What makes the film so controversial, aside from its somewhat twisted sex scenes (which are primarily masturbatory), is that the positive character developments are through Sadean, non-consensual, felonious actions including or bordering on rape, murder, blackmail, false imprisonment, and so on. This isn't a film for the weak of heart, or for anyone who dislikes gray morality.

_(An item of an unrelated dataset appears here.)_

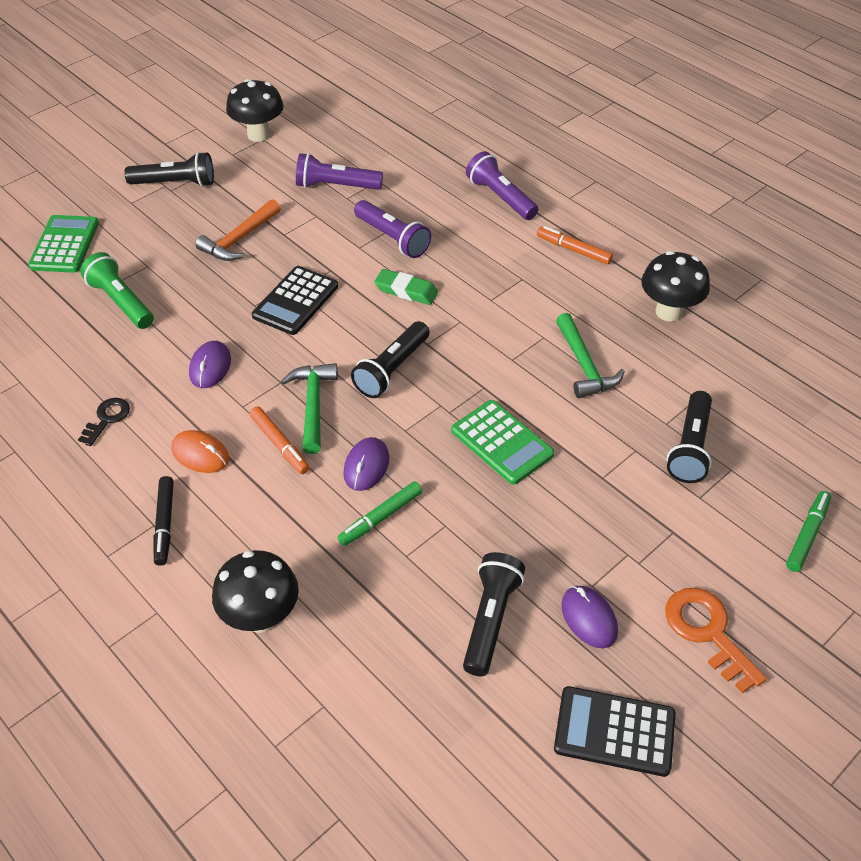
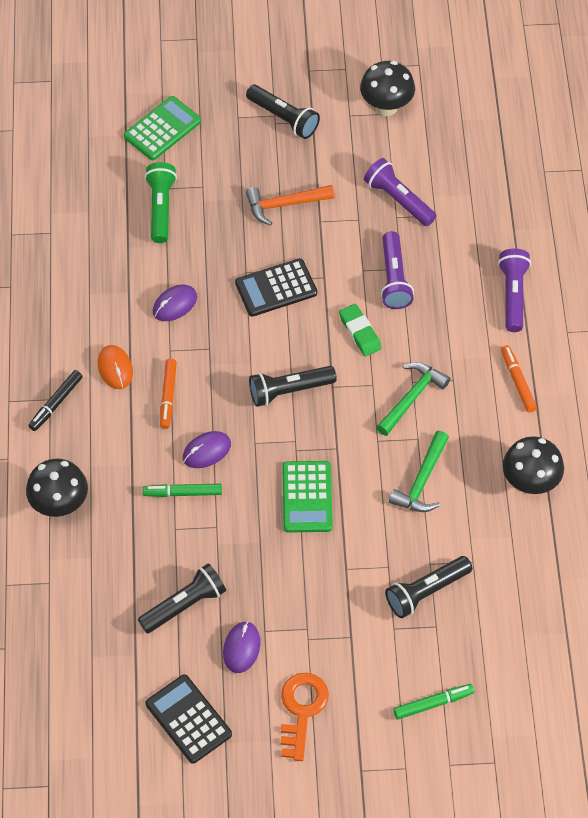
camera: 40 degrees right, 10 degrees up
black key [78,398,130,446] -> none
green hammer [281,363,338,454] -> green hammer moved to [376,362,450,436]

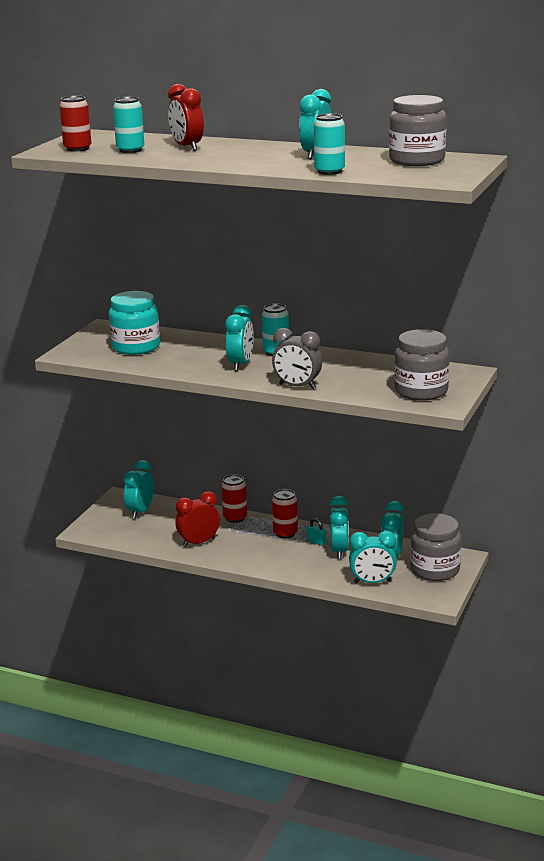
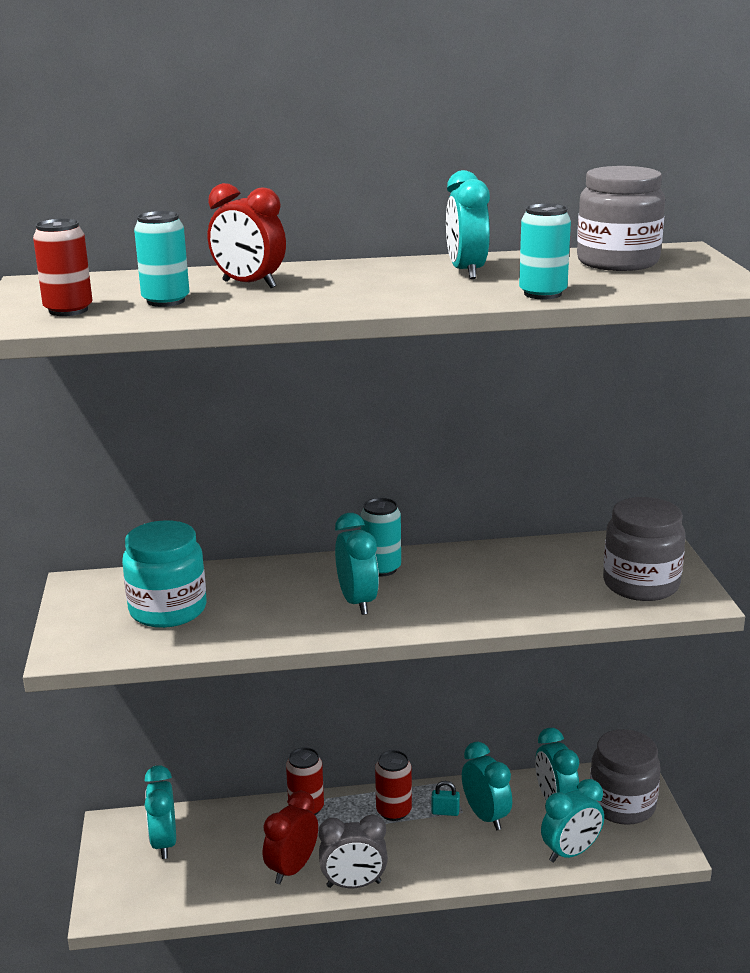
camera: 30 degrees left, 0 degrees up
grey clock [272,328,322,389] -> grey clock moved to [318,814,388,888]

Although necessary for character development, the about-face that occurs in the middle of the film when Iguchi begins to focus on Shigehiko instead of Rinko also marks a point where all of the lovely thriller tension that Tsukamoto built up in the first half is abandoned. Rinko has taken Iguchi's suggested direction willingly--we see her become increasingly more daring as she enjoys her newfound free spirit, Shigehiko quickly seems to be a willing submissive, and Iguchi begins to seem a bit more pathetic than menacing. After what has come before, the final scene is a bit of an anti-climax, at least on a "visceral" level. It's not that the second half isn't entertaining, but the tone is very different--to an extent that it almost feels like a different film at times.

Still, A Snake of June is successful overall. As with many Asian genre films, it requires that you watch not expecting a neatly wrapped up, linear plot that could function as a logical argument. Viewed in the right frame of mind, you should find much to enjoy.